PLA exhibited a hydrophilic nature, whereas HNTs were relatively hydrophobic in agreement with previous work [20,49]. ASP is a hydrophilic drug [32]. The hydrophilicity of B5 and B3 indicate that the loading ratio of 2:1 of HNTs:ASP irrespective of the type of processing decreases the contact angle of the nanocomposites. This could be attributed to the higher agglomeration of HNT which resulted in a lower drug uptake. This could result in a higher amount of ASP in the matrix system which had a plasticising effect and rendered the composite more hydrophilic compared to the 1:1 samples. Similar findings were seen by Patel and researchers in their study with PCL/HNT nanocomposites with antibacterial drugs [27].

4.7. Drug Release

ASP release from the nanocomposite systems indicate that both the HNT:ASP ratio and entrapment method had a large effect on ASP release. The API release mechanism for the PLA/HNT/ASP nanocomposite was through diffusion and swelling of the nanocomposite as shown in Figure 11.

From ASP data, it was shown that the matrix-loaded samples did not have any burst release and that the release began following 8 h incubation, which would indicate that the drug had started to diffuse through the hydrophilic PLA matrix. Conversely, the lumen-loaded samples did have a burst release of 21–28% in the first 1–8 h. This may be attributed to the ASP washing from the outer lumen of the HNT, which were close to the surface of the PLA. In terms of HNT:ASP ratio, and in agreement with drug-loading findings, the 1:1 samples yielded a higher total API release at the end of the nine-day experiment. From the literature, it has been reported that the reduction in initial burst release may be due to the effect of the plasticizer in the polymer matrix [32]. The slow drug release suggests the presence of major amounts of ASP in the lumen of the HNTs at that time point [28]. The thermal properties of test samples in this study show that the matrix-loaded ASP for both 2:1 and 1:1 ratio nanocomposite had negligible cold crystallisation curves, which could be due to the plasticizing effect of the ASP when loaded directly into the PLA matrix. Plasticizers, which are capable of increasing flexibility of the polymers and can reduce the degradation of the thermolabile drugs [4]. The higher percentage of drug release after 140 h can be attributed to the gradual degradation of the PLA which had extended the retention time of the API [15].

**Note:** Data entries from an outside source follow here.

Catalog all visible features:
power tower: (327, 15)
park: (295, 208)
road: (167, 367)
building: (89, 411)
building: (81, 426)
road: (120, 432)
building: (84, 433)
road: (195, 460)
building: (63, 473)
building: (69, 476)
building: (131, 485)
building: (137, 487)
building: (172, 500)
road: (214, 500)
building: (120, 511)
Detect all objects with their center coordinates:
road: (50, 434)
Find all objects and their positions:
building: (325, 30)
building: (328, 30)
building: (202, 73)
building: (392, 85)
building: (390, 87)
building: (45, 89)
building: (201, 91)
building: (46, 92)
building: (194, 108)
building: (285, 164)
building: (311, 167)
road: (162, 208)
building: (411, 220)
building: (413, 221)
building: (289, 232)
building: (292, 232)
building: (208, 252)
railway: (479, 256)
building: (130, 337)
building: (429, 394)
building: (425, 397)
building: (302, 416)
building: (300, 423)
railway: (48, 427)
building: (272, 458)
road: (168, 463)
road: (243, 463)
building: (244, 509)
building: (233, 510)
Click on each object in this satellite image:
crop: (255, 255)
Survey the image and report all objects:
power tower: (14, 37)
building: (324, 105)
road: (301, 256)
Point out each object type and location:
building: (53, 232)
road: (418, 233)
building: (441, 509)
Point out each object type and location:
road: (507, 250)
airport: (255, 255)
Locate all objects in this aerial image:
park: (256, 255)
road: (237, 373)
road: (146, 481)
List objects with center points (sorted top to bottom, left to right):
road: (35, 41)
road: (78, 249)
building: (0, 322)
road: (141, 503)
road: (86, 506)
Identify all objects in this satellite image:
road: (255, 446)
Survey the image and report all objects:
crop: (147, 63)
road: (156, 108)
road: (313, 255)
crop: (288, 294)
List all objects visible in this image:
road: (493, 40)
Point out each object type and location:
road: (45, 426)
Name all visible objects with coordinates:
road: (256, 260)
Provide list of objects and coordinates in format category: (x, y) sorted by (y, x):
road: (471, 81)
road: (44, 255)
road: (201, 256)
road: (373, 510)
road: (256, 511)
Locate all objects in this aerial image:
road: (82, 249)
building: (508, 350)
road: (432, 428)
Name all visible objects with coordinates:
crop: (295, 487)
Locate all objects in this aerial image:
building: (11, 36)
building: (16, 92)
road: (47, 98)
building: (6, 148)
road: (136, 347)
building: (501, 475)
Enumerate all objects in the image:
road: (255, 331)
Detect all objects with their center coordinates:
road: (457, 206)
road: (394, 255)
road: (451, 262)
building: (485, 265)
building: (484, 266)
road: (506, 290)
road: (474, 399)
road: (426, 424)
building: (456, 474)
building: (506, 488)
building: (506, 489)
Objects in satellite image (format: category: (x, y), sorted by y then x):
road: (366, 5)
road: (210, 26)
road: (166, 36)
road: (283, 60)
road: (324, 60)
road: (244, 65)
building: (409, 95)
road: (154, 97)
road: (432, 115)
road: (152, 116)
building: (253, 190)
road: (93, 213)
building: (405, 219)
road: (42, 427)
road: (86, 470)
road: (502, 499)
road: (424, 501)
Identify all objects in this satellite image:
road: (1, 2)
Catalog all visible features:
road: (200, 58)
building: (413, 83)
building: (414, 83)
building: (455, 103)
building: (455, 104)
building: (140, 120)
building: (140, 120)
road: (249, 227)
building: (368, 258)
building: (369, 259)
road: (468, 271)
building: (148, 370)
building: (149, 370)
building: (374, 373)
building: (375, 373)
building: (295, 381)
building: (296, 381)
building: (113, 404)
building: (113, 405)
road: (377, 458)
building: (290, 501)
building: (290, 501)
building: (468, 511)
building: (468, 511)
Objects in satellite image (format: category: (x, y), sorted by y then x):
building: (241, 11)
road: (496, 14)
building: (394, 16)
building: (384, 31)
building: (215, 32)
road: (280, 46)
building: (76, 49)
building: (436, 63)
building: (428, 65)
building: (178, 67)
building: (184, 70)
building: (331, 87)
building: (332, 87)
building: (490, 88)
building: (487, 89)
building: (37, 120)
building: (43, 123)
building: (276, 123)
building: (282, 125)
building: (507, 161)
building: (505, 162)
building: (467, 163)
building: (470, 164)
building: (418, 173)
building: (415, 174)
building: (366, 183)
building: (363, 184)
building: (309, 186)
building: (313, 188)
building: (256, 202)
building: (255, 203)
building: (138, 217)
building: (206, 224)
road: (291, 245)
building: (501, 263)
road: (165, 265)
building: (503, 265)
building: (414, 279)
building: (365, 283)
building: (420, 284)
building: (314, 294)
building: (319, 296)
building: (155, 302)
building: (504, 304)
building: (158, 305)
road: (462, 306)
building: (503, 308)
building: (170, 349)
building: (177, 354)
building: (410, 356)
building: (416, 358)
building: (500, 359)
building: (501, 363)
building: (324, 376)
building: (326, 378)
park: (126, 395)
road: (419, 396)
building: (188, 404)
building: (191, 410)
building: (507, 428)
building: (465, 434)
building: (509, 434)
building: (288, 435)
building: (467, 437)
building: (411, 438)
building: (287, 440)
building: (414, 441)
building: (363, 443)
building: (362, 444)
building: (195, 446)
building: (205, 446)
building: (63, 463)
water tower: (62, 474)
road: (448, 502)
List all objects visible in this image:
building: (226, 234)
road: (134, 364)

It is interesting to note the reduction in the percentage release of the API from the nanocomposites on the ninth day except for the 1:1 matrix-loaded nanocomposite (B3). This could be due to the presence of the ASP in the inner lumen of the HNT, which gradually diffused to the PLA matrix during the nine days. Thus the loading of the ASP onto the HNT potentially on the inner lumen reduces the burst release and aids sustained release over a period of time. In this study, the matrix-loaded samples did not have a burst release and were followed by a sustained release, which could be due to the better dispersion and loading of the ASP on the HNT during extrusion.

5. Conclusions

The drug–polymer nanocomposite delivery system of ASP-PLA/HNT nanocomposite exhibits a sustained release performance. The encapsulation efficiency and the loading capacity were better for 1:1 ratio loading of HNT:ASP. FTIR characterisation revealed the presence of ASP in the ASP-loaded HNTs. DSC data demonstrated the API–polymer interaction between aspirin and PLA/HNTs. The API–polymer interaction affected the release of aspirin, resulting in a sustained release action. Lumen-loaded samples had burst release and overall higher release of the API when compared to the matrix-loaded samples, which did not have initial burst release. In terms of ratios, 1:1 for HNT:ASP resulted in a higher total of API released at the end of the nine-day experiment. Hence, we have shown that the release of API can be controlled using different nanocomposite compositions.